With future intensification of droughts under climate change (Ionita et al. 2022), the danger of irreversible drought damages to ecosystems (tipping into new stability domains; e.g. with altered, less diverse species compositions and permanently reduced net primary production) will grow. Driven by the positive temperature trend, evapotranspiration is bound to increase over the next decades. Respective scenarios from 10 years ago (Conradt et al. 2012) are still valid regarding trend directions. This is confirmed by other studies (Horton et al. 2016) as well as by recent climate scenario assessments (Spinoni et al. 2018; Hari et al. 2020; Zhao and Dai 2022) which might still underestimate already observed drought trends (Piniewski et al. 2022). The ecosystems of the Elbe basin should be closely monitored for indications of catastrophic developments, for instance by a spatial extension of the TERENO field observatory in North-Eastern Germany (Heinrich et al. 2018).

Monitoring is also key in the socio-economic system. Blauhut et al. (2022) asked stakeholders across Europe about their perception of the 2018–2019 drought and the drought risk management in their countries. Germany was among the drought-aware but least prepared countries with no management plan in place. While most stakeholders supported the idea of a EU drought directive, the question remains how the complexity of drought effects and other tensions in the regional socio-economic fabric can be addressed.

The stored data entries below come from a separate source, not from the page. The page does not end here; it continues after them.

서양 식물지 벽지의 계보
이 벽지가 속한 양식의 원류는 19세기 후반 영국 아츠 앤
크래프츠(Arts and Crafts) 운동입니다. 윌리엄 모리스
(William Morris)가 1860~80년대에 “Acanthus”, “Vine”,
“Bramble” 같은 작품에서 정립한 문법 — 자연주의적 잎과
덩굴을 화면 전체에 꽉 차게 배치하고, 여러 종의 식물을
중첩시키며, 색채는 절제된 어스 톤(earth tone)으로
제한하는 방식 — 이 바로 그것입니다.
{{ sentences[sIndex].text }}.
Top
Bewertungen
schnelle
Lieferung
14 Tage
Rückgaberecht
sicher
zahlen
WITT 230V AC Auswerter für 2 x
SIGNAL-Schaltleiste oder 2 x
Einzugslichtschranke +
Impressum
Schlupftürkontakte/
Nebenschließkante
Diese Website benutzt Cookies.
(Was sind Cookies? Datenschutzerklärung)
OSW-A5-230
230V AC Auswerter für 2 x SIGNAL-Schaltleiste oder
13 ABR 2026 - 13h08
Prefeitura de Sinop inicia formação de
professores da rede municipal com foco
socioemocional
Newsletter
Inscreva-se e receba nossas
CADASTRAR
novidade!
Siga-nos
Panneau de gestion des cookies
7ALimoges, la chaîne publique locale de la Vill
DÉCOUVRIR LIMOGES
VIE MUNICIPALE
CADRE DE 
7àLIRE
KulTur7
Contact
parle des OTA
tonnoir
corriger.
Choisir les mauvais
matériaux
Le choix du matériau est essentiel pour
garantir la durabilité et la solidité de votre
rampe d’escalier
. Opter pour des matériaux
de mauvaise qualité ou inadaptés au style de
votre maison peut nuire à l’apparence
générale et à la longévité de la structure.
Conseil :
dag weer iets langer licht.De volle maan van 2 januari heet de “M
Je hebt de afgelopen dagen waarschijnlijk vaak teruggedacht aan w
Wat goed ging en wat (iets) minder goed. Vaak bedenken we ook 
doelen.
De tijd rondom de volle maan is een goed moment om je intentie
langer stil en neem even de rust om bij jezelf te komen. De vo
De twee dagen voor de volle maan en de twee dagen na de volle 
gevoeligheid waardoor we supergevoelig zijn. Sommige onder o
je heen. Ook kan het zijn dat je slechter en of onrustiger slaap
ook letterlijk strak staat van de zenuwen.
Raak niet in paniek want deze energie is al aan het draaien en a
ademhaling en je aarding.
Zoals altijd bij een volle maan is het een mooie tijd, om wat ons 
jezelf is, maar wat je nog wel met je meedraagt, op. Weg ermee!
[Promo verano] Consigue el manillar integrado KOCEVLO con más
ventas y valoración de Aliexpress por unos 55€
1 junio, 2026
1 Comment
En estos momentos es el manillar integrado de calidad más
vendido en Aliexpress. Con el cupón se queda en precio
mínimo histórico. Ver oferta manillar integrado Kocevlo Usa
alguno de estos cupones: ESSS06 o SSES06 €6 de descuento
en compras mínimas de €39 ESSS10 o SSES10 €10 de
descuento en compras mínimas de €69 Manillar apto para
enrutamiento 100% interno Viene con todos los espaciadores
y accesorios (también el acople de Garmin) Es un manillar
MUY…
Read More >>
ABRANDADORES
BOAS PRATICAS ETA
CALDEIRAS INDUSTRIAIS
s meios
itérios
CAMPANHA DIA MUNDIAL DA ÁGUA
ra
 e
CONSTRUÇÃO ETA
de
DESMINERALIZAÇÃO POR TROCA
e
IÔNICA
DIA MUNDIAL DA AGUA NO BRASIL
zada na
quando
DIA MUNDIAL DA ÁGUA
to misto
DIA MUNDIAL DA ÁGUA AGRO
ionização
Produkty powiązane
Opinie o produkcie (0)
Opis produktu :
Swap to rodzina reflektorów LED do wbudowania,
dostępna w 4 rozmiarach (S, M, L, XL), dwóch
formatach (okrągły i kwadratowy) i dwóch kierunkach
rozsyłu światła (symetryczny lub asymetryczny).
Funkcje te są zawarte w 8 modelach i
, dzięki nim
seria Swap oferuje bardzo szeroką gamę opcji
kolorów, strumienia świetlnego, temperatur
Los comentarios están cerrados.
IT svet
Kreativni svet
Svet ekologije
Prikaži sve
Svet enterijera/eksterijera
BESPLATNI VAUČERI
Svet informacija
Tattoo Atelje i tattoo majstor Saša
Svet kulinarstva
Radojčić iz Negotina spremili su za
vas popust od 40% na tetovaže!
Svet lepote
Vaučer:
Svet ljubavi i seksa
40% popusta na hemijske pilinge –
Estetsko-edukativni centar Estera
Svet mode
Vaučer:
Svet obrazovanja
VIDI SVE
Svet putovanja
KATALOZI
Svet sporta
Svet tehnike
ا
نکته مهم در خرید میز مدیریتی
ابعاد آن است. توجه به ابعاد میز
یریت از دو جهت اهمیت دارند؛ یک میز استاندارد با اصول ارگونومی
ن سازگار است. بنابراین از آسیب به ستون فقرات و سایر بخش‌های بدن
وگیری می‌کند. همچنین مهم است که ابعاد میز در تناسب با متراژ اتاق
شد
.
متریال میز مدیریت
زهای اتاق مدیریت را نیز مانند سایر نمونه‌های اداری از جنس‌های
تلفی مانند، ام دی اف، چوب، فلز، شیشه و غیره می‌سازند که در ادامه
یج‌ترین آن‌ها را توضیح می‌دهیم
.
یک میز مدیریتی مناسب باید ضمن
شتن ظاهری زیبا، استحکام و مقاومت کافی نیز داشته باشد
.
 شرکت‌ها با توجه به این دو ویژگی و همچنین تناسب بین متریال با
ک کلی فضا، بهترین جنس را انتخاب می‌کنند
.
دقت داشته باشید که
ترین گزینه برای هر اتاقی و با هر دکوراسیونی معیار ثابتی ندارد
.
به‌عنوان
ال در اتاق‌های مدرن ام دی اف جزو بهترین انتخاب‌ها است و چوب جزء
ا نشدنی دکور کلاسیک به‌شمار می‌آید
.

For instance, given the current (end of 2022) multifaceted challenges in Central Europe, such as price inflation in the Eurozone or insecure food and energy supplies, any socio-economic crisis cannot not easily be attributed to drought alone, save socio-economic disruptions are likely to become more frequent and more damaging under future droughts. To avoid worst-case scenarios like a blackout (Petermann et al. 2011), real-time monitoring and early warning systems for drought and other stress factors in both natural and societal systems should be further developed together with appropriate action plans.